データ抜粋:
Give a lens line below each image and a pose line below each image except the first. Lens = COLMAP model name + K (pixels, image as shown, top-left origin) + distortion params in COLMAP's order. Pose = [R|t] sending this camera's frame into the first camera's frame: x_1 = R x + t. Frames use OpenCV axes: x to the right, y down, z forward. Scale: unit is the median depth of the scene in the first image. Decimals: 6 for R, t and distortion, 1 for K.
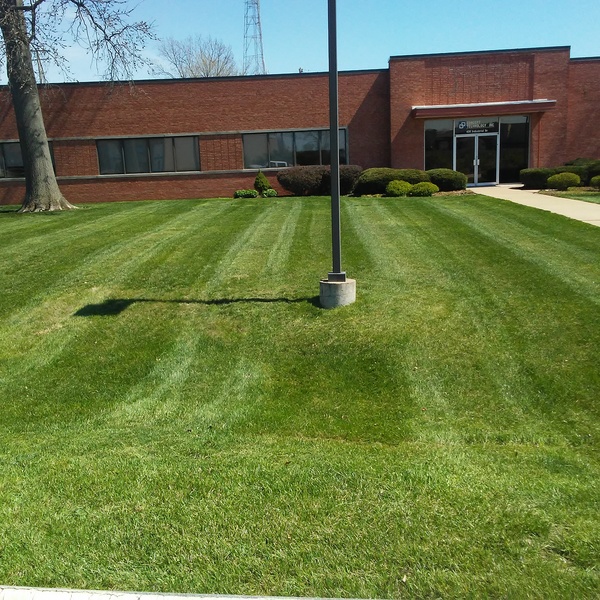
lens RADIAL K [[690.2, 0, 300.0], [0, 690.2, 300.0], [0, 0, 1]] dist [0.052037, -0.005398]
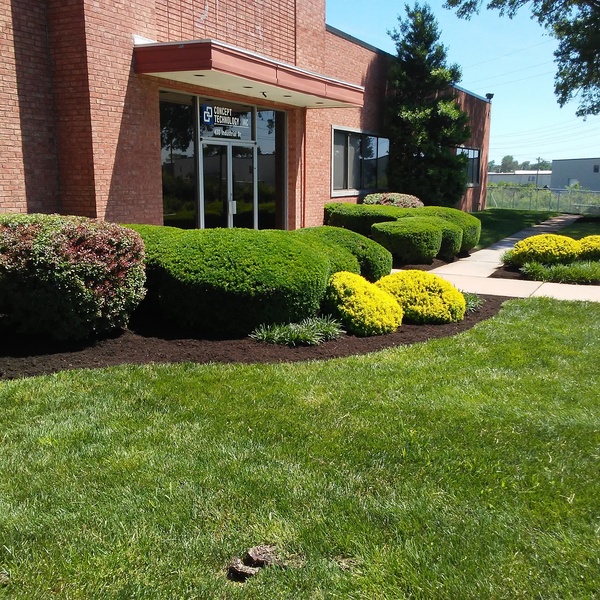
lens RADIAL K [[690.2, 0, 300.0], [0, 690.2, 300.0], [0, 0, 1]] dist [0.052037, -0.005398]
pose [[0.398523, -0.121796, 0.909035, -0.120598], [0.169459, 0.983857, 0.057529, -0.160559], [-0.901367, 0.131117, 0.412729, 0.801013]]
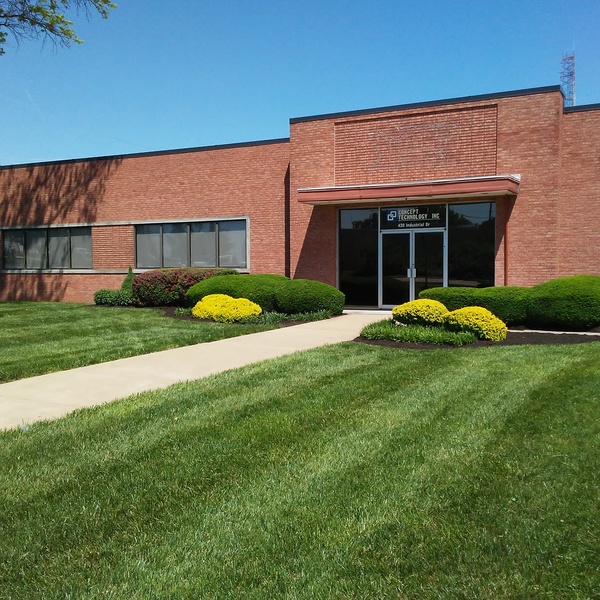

課題の指示: 上のすべての行を、空行を除いて番号付きリストに整理してください。画像は解答に含めないでください。

解答欄:
1. Give a lens line below each image and a pose line below each image except the first. Lens = COLMAP model name + K (pixels, image as shown, top-left origin) + distortion params in COLMAP's order. Pose = [R|t] sending this camera's frame into the first camera's frame: x_1 = R x + t. Frames use OpenCV axes: x to the right, y down, z forward. Scale: unit is the median depth of the scene in the first image. Decimals: 6 for R, t and distortion, 1 for K.
2. lens RADIAL K [[690.2, 0, 300.0], [0, 690.2, 300.0], [0, 0, 1]] dist [0.052037, -0.005398]
3. lens RADIAL K [[690.2, 0, 300.0], [0, 690.2, 300.0], [0, 0, 1]] dist [0.052037, -0.005398]
4. pose [[0.398523, -0.121796, 0.909035, -0.120598], [0.169459, 0.983857, 0.057529, -0.160559], [-0.901367, 0.131117, 0.412729, 0.801013]]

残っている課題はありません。